Memoirs are not fiction’s trick-or-treaters because their truths don’t need to dress up in anything to be monstrous. Tretheway goes so far as to put the transcript of her mother’s last phone call right on the page. The injury is bound in a book, balmed and stitched up with paper and ink.
My younger sister read Crying in H Mart after me, zipping through it in a day. I had joked with her about feeling like Zauner was my friend after I closed the book, and subsequently feeling offended and startled when I opened Instagram and remembered that she is a famous musician with thousands of followers.
I’m not sure that this intimacy could’ve come from reading about Zauner’s music career as Japanese Breakfast or her day-to-day life alone. To know someone’s mother is to know both the parts of them that the author wants you to know and the parts she doesn’t; it pulls back a curtain of years—through our upbringing, our parents blueprint much of the architecture of our future existence. People can decide whether or not to call on those manuals as an adult, but they’ll always have them in the archives.
The feeling we get when we read about mothers is something boundless and timeless. Visceral, as my sister and mother described it. To love that intensely. Whether someone’s mother is their best friend or someone they’ve never met, mothers leave their traces. We work our whole life to make sense of them, like lines on a palm.

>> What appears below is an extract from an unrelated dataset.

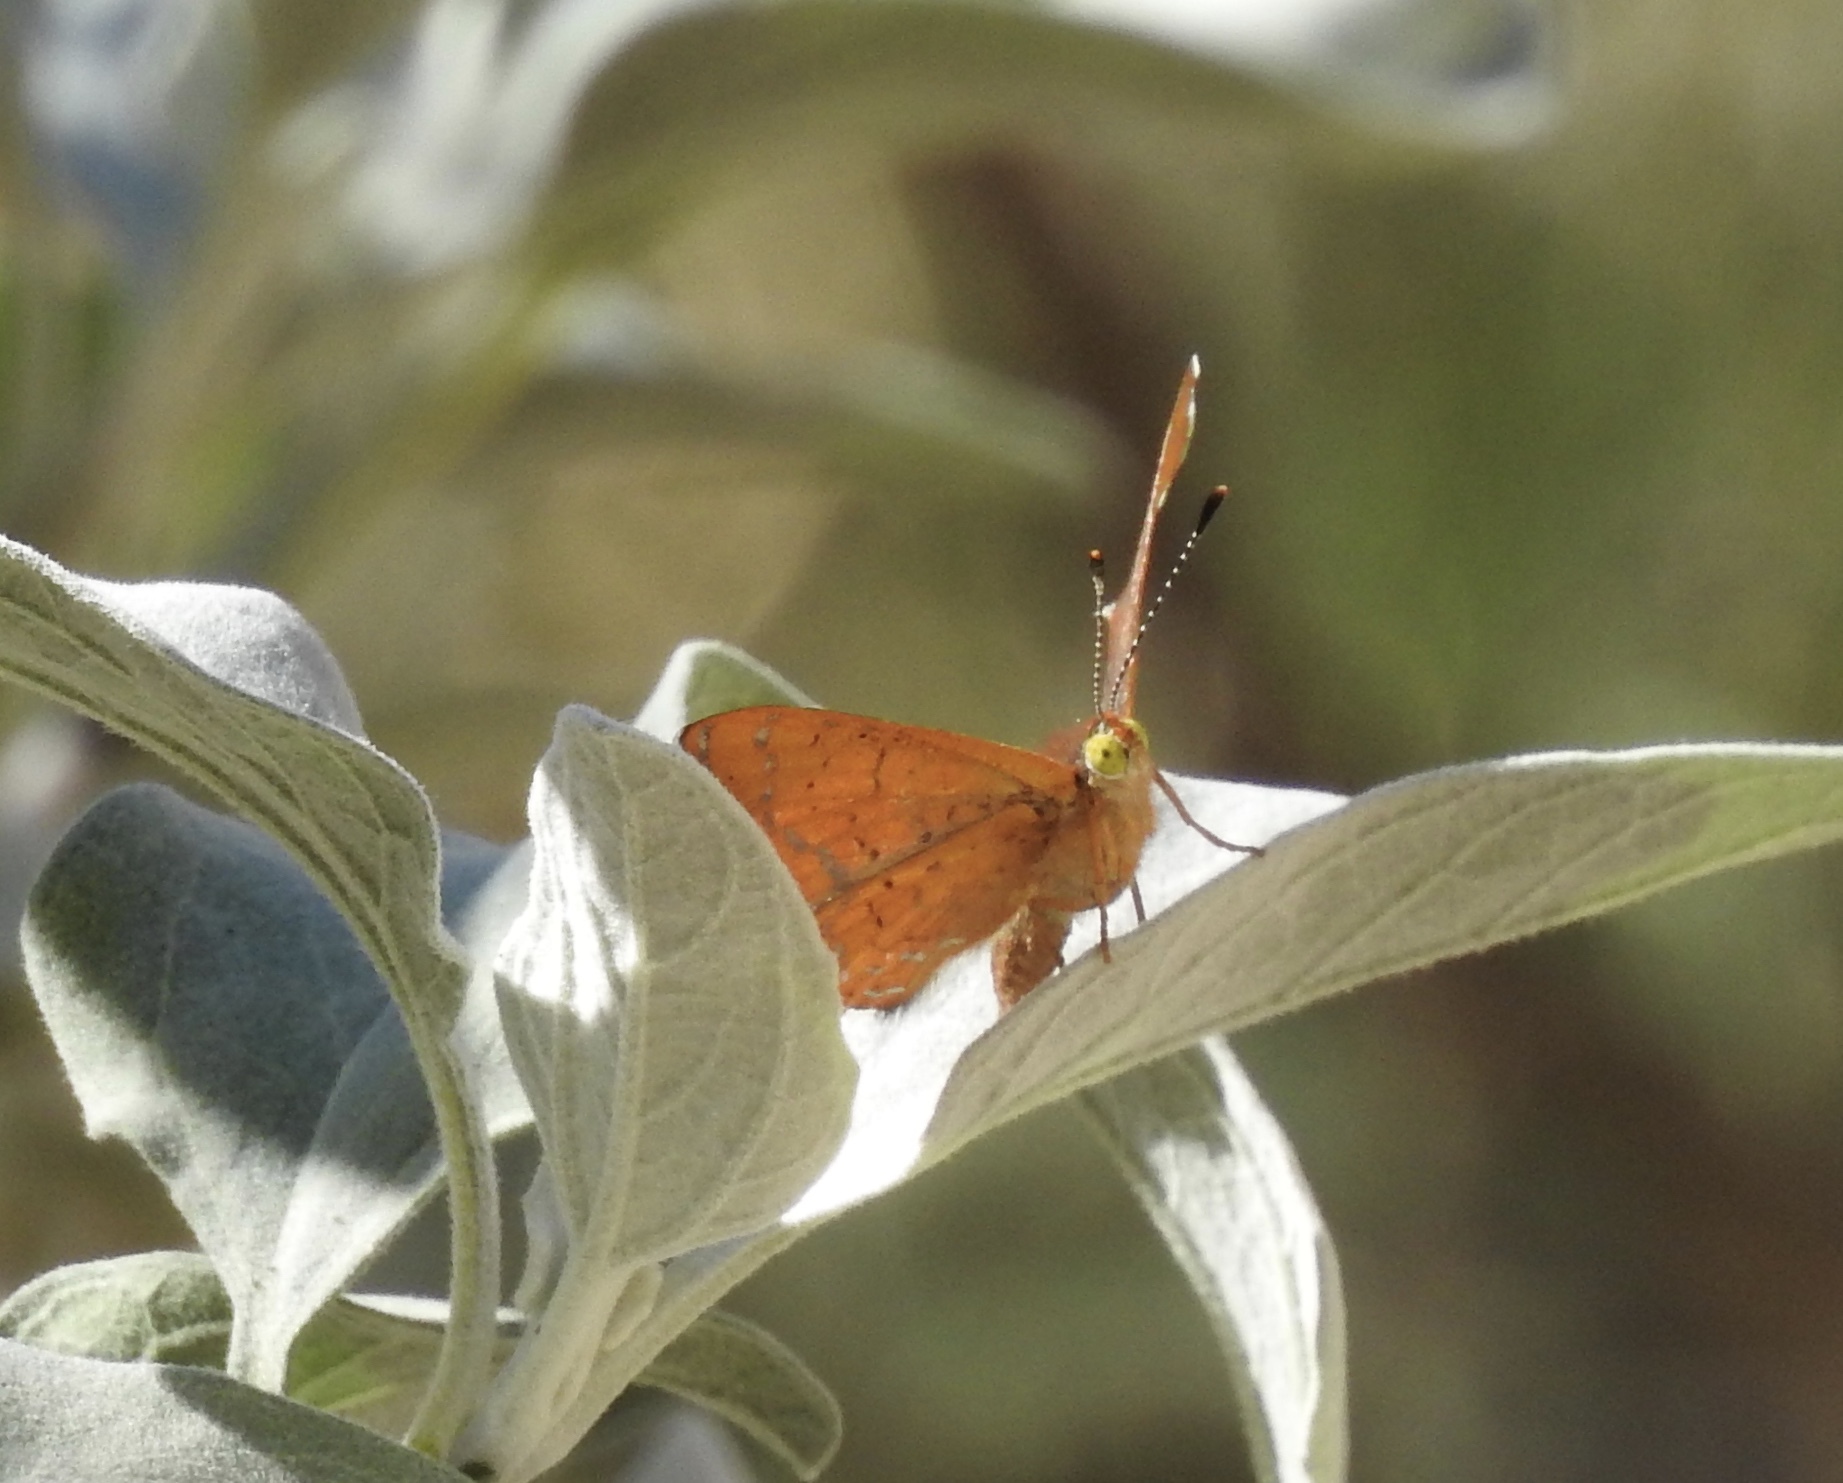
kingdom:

Zauner and Tretheway’s memoirs are alive with more than just the memory of the women who gave birth to them. Their haunted family homes are full ones. Both their mothers come with a hefty constellation of people they’re responsible for and attached to. In South Korea, amongst a grandmother and several aunts, Zauner is a woman in a house of women, separated by a language barrier but united by something deeper. In the first chapters of Memorial Drive, Tretheway’s house is alive with the memory of her grandparents, aunts and uncles who lived in the neighborhood and filled the absence of Tretheway’s father.

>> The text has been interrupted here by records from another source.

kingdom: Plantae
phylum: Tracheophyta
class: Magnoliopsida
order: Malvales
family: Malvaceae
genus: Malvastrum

All of these additional figures that pass in front of the windows of childhood are markers of their mothers loving and being loved. These relationships have a transformative and influential power over us in their own right: observing the ways the world moves around one of the most important people in our lives. As kids, many of us look to our mothers to see what love looks like; when it’s too loose, too tight, just right. When it’s life-giving or threatening.
In both memoirs, the mothers’ other relationships are never reduced to the periphery but charged with significance. Zauner seethes when her ailing mother’s close friend, Kye, comes to take care of her and assembles a barricade of whispered untranslatable words and home-cooked meals better than Zauner can make, providing her mother with a comfort Zauner knows she can’t replicate. It is from Gwendolyn’s time in an abusive relationship that Tretheway learns how to plot an escape. When the past becomes too painful to bear, she makes hers from Atlanta, and vows never to return.
When I think of the ways my mother loves and is loved, I think of the comments my Dad makes that send my mom into helpless laughter, their silhouettes in the driver and passenger seats. People who have taken her hard work for granted. Old stories of my Mom insisting upon adopting a stray dog named Annie despite my grandma’s protestations. I feel lucky to inherit my Mom’s capacity for love, a basin sculpted by the innumerable hands that clasped hers.
I wonder what she would write about these loves. What she would write about her own mother—the parts I don’t know—and what each mother before mine would write. I wish I had all of their memoirs. But since I don’t, I cut out space in my personal history for these unknown ones and fill it with imaginary women: women who loved. Who stayed. Who left. Who saved themselves, so I could be here, writing them down.